Introduction¶

The features that were classic to computer vision were designed by hand. Some, like PCA were designed with a particular objective, such as creating representations on basis where the variance was large. These features were, for the most part, general enough that they were used for a variety of tasks. Features like HOG [DT05] and SIFT [Low99] for instance, have been used for tasks including video activity recognition [WOC+07], [SMYC10], [OL13], vehicle detection [KHD11], [SBM06], object tracking [ZYS09], [ZvdM13], pedestrian detection [DWSP12] and face detection [ZYCA06], [LMT+07], [KS04], just to list a few. While this school of thought continue to be quite popular and some of these features have standardized implementations that are available for most researchers to plug and play for their tasks, they were not task-specific. These were designed to be useful feature representations of images that are capable of providing cues about certain aspects of images. HOG and SIFT for instance, provided shape-related information and were therefore used in tasks involving shape and structure. Features like color correlogram [VCLL12] provided cues on color transitions and were therefore used in medical images and other problems where, shape was not necessarily an informative feature. In this tutorial we will study a popular technique used in learning to create good features and task-specific feature extractors. These machine learn to extract useful feature representations of images using the data for a particular task.

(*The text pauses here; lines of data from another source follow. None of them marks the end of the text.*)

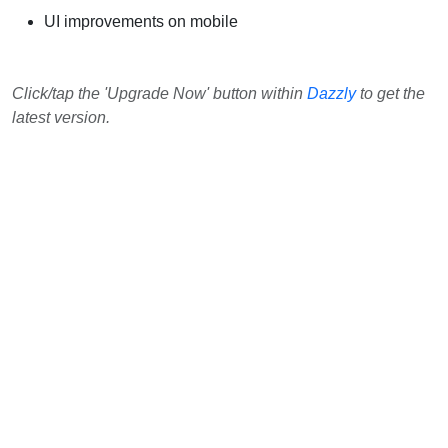
UI improvements on mobile
Click/tap the 'Upgrade Now' button within
Dazzly
to get the
latest version.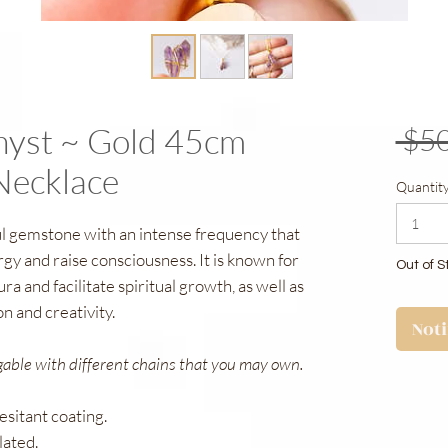
hyst ~ Gold 45cm
 $50
Necklace
Quantit
ul gemstone with an intense frequency that
rgy and raise consciousness. It is known for
Out of S
aura and facilitate spiritual growth, as well as
ion and creativity.
Not
gable with different chains that you may own.
resitant coating.
lated.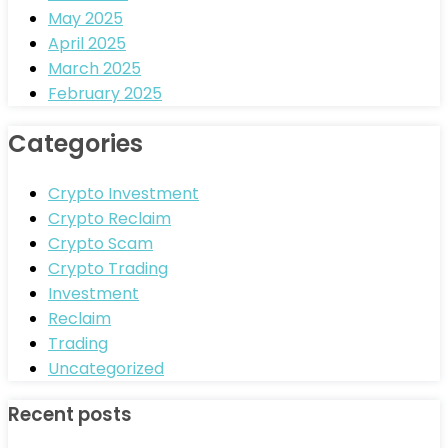
May 2025
April 2025
March 2025
February 2025
Categories
Crypto Investment
Crypto Reclaim
Crypto Scam
Crypto Trading
Investment
Reclaim
Trading
Uncategorized
Recent posts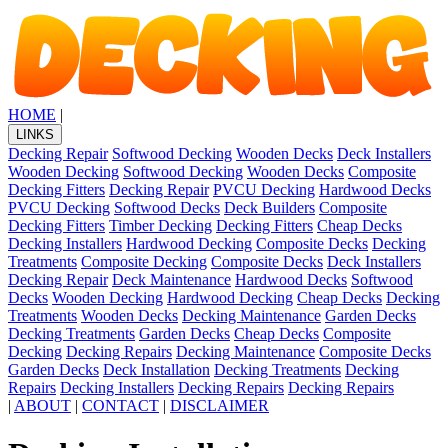
HOME
|
LINKS
Decking Repair
Softwood Decking
Wooden Decks
Deck Installers
Wooden Decking
Softwood Decking
Wooden Decks
Composite
Decking Fitters
Decking Repair
PVCU Decking
Hardwood Decks
PVCU Decking
Softwood Decks
Deck Builders
Composite
Decking Fitters
Timber Decking
Decking Fitters
Cheap Decks
Decking Installers
Hardwood Decking
Composite Decks
Decking
Treatments
Composite Decking
Composite Decks
Deck Installers
Decking Repair
Deck Maintenance
Hardwood Decks
Softwood
Decks
Wooden Decking
Hardwood Decking
Cheap Decks
Decking
Treatments
Wooden Decks
Decking Maintenance
Garden Decks
Decking Treatments
Garden Decks
Cheap Decks
Composite
Decking
Decking Repairs
Decking Maintenance
Composite Decks
Garden Decks
Deck Installation
Decking Treatments
Decking
Repairs
Decking Installers
Decking Repairs
Decking Repairs
|
ABOUT
|
CONTACT
|
DISCLAIMER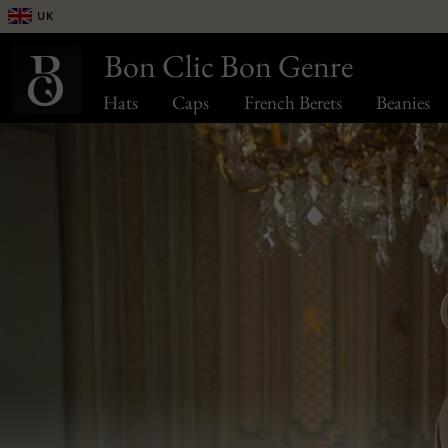
UK
Bon Clic Bon Genre
Hats
Caps
French Berets
Beanies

Multi-layer neural networks have long since been viewed as a means of extracting hierarchical task-specific features. Ever since the early works of Rumelhart et al., [RHW85] it was recognized that representations learnt using back-propagation had the potential to learn fine-tuned features that were task-specific. Until the onset of this decade, these methods were severely handicapped by a dearth of large-scale data and large-scale parallel compute hardware to be leveraged sufficiently. This, in part, directed the creativity of computer vision scientists to develop the aforementioned general-purpose feature representations. We now have access to datasets that are large enough and GPUs that are capable of large-scale parallel computations. This has allowed an explosion in neural image features and their usage. In the next sections we will study some of these techniques.

An artificial neural network is a network of computational neurons that are connected in a directed acyclic graph. There are several types of neural networks. While dealing with images, we are mostly concerned with the use the convolutional neural network (CNN). Each neuron accepts a number of inputs and produces one output, which can further be supplied to many other neurons. A typical function of a computational neuron is to weight all the inputs, sum all the weighted inputs and generate an output depending on the strength of the summed weighted inputs. Neurons are organized in groups, where each group typically receives input from the same sources. These groups are called as layers. Layers come in three varieties, each characterized by its own type of a neuron. They are, the dot-product or the fully-connected layer, the convolutional layer and the pooling layer.